Commissioned by Patrick Crean Editions, an imprint of HarperCollins, A Number of Things marks Canada’s 2017 sesquicentennial, bringing together objects of importance from each province and the North. Using a technique called scratchboard, draughtsman and illustrator Scott McKowen carefully and precisely recreates each object.  

The Canadian Oxford Dictionary defines an object as “a material thing that can be seen or touched.” The Merriam-Webster Dictionary expands on this definition, classifying an object as “a thing you can see and touch and that is not alive.” Urquhart’s definition is far more fluid, extending to include not only living creatures — horses, codfish and oysters — but also places, among them Danceland, a dancehall in Saskatchewan, and the ill-fated Seaview African United Baptist Church in the African Nova Scotian community of Africville. 

“Anyone who knows me can attest to the fact that objects have played a significant role in my life (particularly if you believe, as I do, that works of architecture can be classed in the object category),” writes Urqhuart in A Number of Things’ introduction. Her 50 objects include many that might be found in a museum, but also many that are conceptual. For example, the chapter “Skates” isn’t really about skates as an object at all; rather, it’s about the human experience of “having glided into another state of being, of having left the ordinary behind.”

Beautifully written, A Number of Things is infused with Urquhart’s own curiosity and excitement, as she shares the findings of a book she never expected to write. “I was asked, and I said yes, and after I said yes, I began to write about phenomena that interested and moved me,” she writes. While many of Urquhart’s objects are of importance to Canadian history — the rope used to hang Louis Riel and a microphone used by CBC to spread radio news across Canada are just two examples — many are deeply personal, tied to Urquhart’s own Irish-Canadian heritage and her Ontario upbringing. Objects possess a narrative, “if only concerning the routes they took to become a part of my life,” she writes. Another author, she notes, “would have undoubtedly picked an entirely different set of objects.”

A Number of Things holds great promise early on as Urquhart notes the following in her introduction: “It becomes impossible to think deeply about, for example, a beaver hat without investigating attitudes to animal life, colonization, ecology, the fur trade, capitalism, imperialism, the use and misuse of natural resources, and on and on.” However, the formidable task inherent in this observation proves impossible. At fewer than 250 pages, A Number of Things is too slim a volume to critically analyze each unique entry, leaving readers with stunning descriptions and anecdotes, but also unanswered questions: How might Canada be different without these objects? Why did Urquhart choose these particular objects and not others? 

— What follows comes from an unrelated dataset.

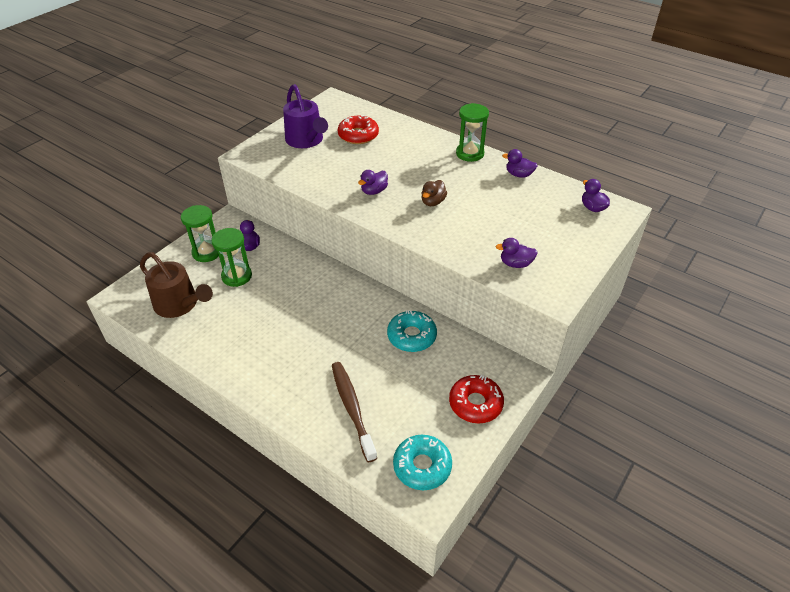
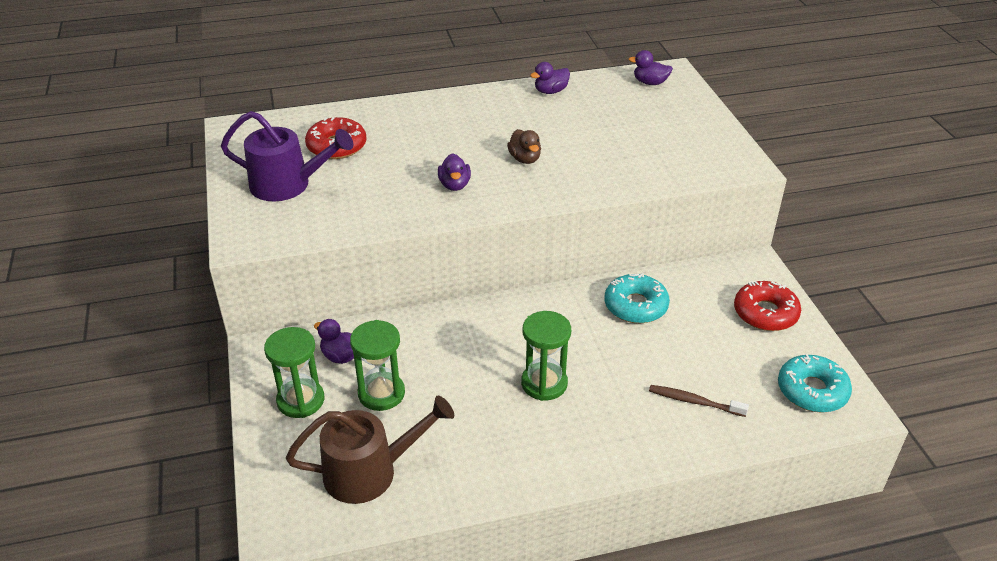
camera: 50 degrees left, 5 degrees down
brown toothbrush [332,362,377,462] -> brown toothbrush [649,385,749,417], size x0.62
green hourglass [456,103,489,162] -> green hourglass moved to [521,311,571,401]
purple duck [496,238,538,268] -> none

While readers might not immediately know why each object was chosen, it is clear that Urquhart was very careful not to present a celebration of colonialism. A Number of Things is bookended by two artifacts that embody the excruciating legacies of European contact — leggings used to wrap a Beothuk child’s body at a time when there would have been too few Beothuk left to make a traditional box-and-skin body bag, and a burnt Haisla mask with a haunting statement from a Kitamaat woman: “My grandmother told me that when Christianity came her uncle went down to the beach and burned everything. He had heard that the Lord will not receive you if you still look to your treasures.” 

What makes A Number of Things unique is it brings with it a call to action, encouraging readers to ponder the importance of objects in their own lives and the captivating stories they hold. Inevitably stirring readers’ memories, A Number of Things is a rich collection that compels us to look at Canada in unexpected ways.